> _Task objective_
Pick out every line in the records below that contains the string "College", and copy each of those lines.

> _Record extracts_
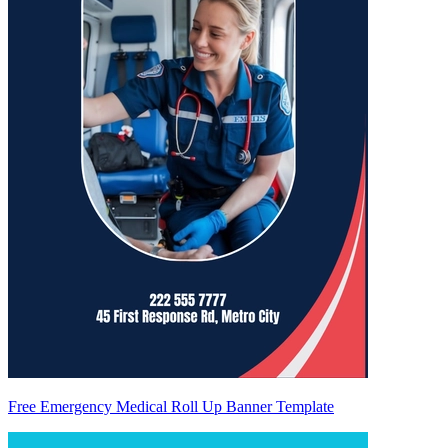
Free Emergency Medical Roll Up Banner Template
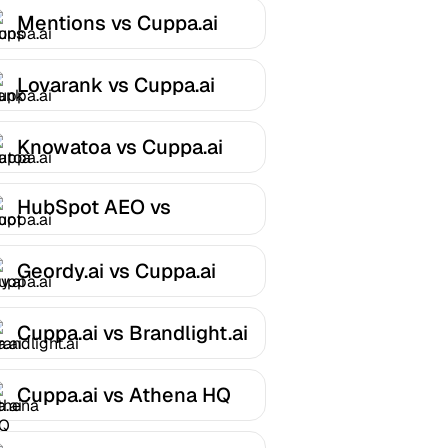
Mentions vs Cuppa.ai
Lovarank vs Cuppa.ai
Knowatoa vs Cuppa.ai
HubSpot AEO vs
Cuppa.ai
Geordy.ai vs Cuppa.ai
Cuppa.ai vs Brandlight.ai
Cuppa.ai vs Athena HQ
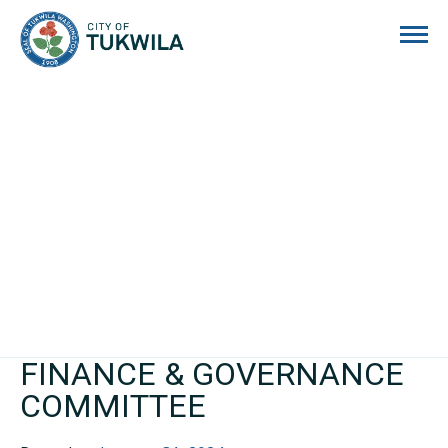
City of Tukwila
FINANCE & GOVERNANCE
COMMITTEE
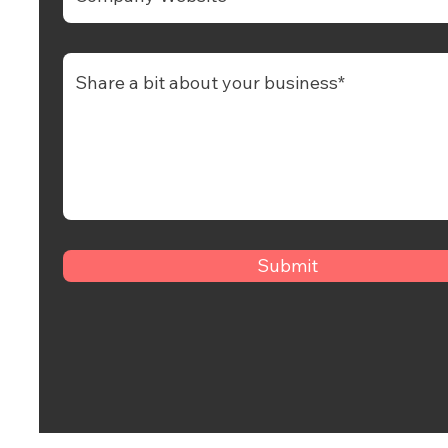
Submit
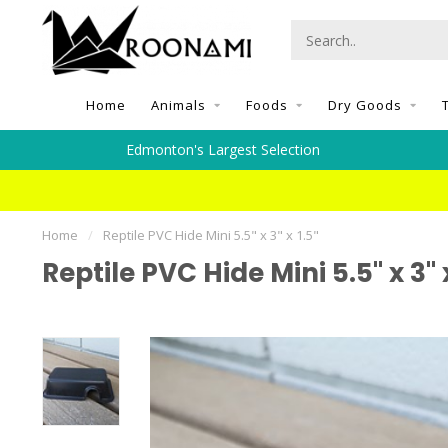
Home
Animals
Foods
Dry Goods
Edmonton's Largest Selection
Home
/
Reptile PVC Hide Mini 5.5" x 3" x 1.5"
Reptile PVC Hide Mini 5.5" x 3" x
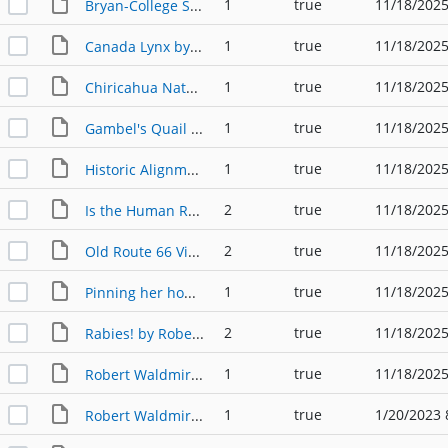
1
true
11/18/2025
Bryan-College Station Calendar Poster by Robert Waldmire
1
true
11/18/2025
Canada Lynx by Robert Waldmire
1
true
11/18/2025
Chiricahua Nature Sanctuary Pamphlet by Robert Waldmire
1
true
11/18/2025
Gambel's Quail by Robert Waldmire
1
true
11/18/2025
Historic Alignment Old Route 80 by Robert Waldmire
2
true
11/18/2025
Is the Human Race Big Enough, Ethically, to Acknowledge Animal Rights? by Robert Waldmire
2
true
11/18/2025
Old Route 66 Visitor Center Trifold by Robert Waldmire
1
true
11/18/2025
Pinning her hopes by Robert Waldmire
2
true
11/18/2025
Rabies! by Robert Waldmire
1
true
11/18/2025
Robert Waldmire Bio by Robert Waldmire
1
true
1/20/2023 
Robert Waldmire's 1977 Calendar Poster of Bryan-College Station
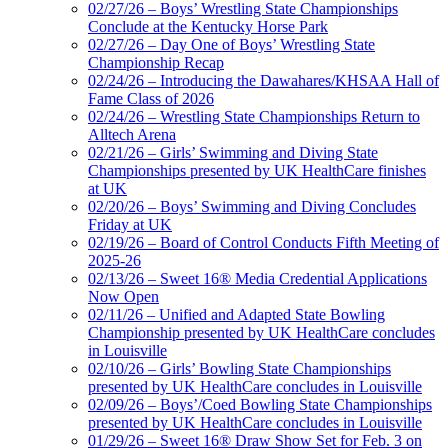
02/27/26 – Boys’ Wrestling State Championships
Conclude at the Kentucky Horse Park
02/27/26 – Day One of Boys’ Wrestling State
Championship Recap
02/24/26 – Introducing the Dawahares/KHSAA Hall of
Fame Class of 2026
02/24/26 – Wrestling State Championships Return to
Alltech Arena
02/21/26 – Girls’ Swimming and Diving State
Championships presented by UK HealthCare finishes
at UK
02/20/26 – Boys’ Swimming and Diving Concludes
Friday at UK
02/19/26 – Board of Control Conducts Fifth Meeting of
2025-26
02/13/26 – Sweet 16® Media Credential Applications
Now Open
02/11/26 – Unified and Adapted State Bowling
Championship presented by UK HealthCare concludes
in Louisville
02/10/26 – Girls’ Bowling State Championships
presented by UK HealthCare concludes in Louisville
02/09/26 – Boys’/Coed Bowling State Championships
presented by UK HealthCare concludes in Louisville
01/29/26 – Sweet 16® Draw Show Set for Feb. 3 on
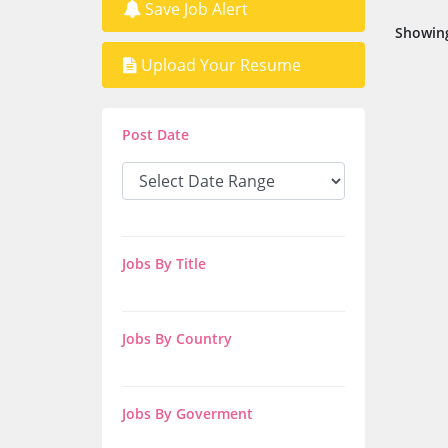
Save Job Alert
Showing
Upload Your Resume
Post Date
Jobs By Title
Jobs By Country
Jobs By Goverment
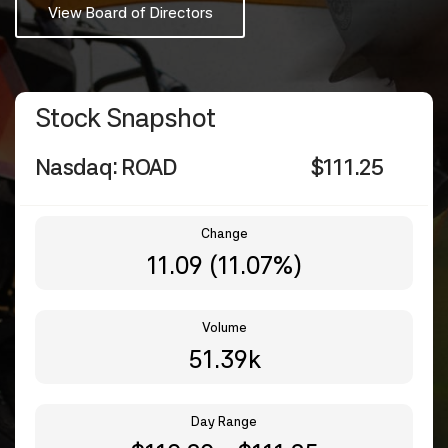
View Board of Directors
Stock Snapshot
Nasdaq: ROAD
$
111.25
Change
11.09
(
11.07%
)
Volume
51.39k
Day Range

> _Solution_
Bryan-College Station Calendar Poster by Robert Waldmire
Robert Waldmire's 1977 Calendar Poster of Bryan-College Station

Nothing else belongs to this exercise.